Advanced Loss Modelling and Benchmarking
Clir Renewables offers advanced operational wind and solar energy yield assessments that are backed by a comprehensive global industry dataset. This dataset allows for robust and defensible assumptions, improved p-values, and increased confidence in financial model inputs. The key features of these assessments include improved loss modeling, benchmarked loss assumptions, and modeling the performance of optimizations and upgrades. By utilizing industry-leading energy yield methodology, Clir leverages automated data organization, categorization, and enrichment, along with expert oversight, to reduce uncertainty on energy yield results. Machine learning plays a critical role in calculating potential scenarios, aligning results with best practices and farm-specific considerations to determine accurate future production scenarios.
Accurate Loss Factor Assumptions
One of the major issues in the industry lies in the lack of available data, often resulting in blanket and standard assumptions for technology loss factors and availability. This leads to inaccurate energy yield assessments and underperforming assets. Clir addresses this challenge by utilizing enriched industry data from technology performance, SCADA, monthly reports, and farm-specific data. By incorporating this data into assessments, Clir provides more accurate results, improving confidence in the P50 and P90 values. The use of enriched data also helps persuade independent engineers to upgrade p-values, ensuring that assessments are based on real-world performance.

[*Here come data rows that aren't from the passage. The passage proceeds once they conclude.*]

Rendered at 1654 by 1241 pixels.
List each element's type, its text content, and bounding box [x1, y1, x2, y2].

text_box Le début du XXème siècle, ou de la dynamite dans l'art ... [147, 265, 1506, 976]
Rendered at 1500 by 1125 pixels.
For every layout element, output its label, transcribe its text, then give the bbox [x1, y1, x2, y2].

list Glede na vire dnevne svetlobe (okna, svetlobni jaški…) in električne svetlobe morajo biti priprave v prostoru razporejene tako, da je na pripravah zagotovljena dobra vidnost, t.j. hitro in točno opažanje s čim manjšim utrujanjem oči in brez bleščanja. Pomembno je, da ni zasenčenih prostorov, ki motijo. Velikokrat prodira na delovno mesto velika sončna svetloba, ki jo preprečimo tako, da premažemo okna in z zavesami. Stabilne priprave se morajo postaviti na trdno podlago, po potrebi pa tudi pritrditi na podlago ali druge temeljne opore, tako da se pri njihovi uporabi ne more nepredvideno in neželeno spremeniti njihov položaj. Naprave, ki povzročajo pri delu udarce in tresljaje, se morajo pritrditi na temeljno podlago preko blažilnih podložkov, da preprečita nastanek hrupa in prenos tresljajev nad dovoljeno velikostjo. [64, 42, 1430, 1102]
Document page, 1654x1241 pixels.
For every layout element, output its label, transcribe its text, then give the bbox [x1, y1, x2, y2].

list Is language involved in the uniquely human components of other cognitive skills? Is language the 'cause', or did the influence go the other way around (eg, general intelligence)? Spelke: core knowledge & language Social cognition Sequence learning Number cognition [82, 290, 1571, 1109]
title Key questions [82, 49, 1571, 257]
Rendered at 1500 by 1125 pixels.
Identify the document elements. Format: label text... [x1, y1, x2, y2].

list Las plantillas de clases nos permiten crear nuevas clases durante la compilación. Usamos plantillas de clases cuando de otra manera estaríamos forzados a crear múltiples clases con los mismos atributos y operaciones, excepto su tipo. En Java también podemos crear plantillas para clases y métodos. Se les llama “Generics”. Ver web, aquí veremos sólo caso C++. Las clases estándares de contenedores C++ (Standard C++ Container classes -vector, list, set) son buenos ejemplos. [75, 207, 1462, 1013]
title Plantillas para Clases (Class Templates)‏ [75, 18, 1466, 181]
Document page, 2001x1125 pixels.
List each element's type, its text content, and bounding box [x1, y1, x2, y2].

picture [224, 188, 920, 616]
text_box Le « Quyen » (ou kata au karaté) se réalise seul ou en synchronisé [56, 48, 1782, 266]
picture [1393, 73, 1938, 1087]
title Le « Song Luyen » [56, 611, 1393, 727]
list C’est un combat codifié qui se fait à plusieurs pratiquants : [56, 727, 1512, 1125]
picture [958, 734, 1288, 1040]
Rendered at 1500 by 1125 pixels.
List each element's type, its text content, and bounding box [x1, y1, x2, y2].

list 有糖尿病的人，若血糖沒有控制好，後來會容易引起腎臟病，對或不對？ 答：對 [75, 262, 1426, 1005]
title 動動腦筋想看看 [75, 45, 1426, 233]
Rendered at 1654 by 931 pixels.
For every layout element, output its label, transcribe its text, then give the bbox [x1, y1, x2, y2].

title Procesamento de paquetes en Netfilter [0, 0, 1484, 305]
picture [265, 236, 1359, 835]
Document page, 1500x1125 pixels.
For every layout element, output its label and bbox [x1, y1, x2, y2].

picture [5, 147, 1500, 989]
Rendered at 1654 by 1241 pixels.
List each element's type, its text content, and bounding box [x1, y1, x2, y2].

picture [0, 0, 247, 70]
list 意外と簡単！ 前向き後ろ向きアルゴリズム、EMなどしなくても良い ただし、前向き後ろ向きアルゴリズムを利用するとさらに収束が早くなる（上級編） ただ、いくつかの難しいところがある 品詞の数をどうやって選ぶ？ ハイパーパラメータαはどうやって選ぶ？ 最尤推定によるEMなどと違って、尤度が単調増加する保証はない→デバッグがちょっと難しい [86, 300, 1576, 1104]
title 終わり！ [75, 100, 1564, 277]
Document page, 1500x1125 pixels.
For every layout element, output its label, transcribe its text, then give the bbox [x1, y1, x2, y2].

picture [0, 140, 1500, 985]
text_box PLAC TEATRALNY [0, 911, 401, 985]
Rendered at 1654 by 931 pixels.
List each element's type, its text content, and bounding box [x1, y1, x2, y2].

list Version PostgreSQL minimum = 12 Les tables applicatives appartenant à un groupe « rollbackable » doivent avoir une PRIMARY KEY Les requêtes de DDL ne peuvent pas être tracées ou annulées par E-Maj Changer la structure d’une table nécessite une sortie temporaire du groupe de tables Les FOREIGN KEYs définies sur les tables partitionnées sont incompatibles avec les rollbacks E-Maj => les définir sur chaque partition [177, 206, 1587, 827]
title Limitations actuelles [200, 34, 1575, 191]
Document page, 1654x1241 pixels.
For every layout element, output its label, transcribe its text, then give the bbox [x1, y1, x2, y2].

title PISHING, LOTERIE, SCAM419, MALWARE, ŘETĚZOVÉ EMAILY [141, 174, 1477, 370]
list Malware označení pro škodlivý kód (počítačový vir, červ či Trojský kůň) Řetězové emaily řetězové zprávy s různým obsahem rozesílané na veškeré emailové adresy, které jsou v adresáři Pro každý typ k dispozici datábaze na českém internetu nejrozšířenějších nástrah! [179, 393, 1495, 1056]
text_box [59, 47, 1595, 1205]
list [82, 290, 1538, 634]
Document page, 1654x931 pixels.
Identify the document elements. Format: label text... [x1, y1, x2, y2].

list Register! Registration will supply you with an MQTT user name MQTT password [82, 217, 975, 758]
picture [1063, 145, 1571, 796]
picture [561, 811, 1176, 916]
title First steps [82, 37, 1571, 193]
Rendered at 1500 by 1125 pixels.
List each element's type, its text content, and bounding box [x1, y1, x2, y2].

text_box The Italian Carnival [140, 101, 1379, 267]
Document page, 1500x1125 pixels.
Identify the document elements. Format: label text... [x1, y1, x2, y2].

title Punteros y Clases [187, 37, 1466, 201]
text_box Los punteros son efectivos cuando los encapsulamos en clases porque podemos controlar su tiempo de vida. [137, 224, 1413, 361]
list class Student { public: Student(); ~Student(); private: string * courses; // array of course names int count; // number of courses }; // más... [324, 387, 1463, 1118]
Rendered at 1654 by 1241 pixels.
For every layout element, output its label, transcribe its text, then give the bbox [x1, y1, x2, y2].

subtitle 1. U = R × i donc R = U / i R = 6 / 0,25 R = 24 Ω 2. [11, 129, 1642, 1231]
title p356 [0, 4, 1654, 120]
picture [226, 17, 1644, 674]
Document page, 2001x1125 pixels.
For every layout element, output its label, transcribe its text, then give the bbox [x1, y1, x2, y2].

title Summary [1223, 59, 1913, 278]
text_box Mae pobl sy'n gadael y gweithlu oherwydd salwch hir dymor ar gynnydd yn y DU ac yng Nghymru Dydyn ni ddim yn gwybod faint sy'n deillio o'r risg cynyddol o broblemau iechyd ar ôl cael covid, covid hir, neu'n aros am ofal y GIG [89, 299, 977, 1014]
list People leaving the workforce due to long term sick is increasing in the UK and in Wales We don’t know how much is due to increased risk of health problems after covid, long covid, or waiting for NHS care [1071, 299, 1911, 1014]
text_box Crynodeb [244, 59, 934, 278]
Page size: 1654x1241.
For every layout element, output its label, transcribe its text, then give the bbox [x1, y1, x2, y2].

Peer Group Benchmarking and Future Performance Modelling
Clir leverages global project data to form peer groups based on various factors like region, turbine technology, service provider, and more. This allows clients to compare their wind and solar farm loss factors with industry peers, identifying areas for improvement. By modeling future performance and developing optimization roadmaps, clients can quantify the impact of potential upgrades on energy production. This prioritization of optimizations based on performance impact ensures that clients maximize their energy yield and investment returns.
Enhanced Financial Modelling and M&A Support
Energy yield assessments by Clir play a crucial role in wind and solar investments, directly impacting financial models, project debt, and insurance. By using high-quality datasets and machine learning technology for scenario analysis, Clir reduces uncertainty in energy yield values. This not only benefits financial modeling but also provides valuable insights for M&A transactions and asset development. Leveraging data for robust energy yield assessments ensures that clients receive accurate and actionable information for their investment decisions.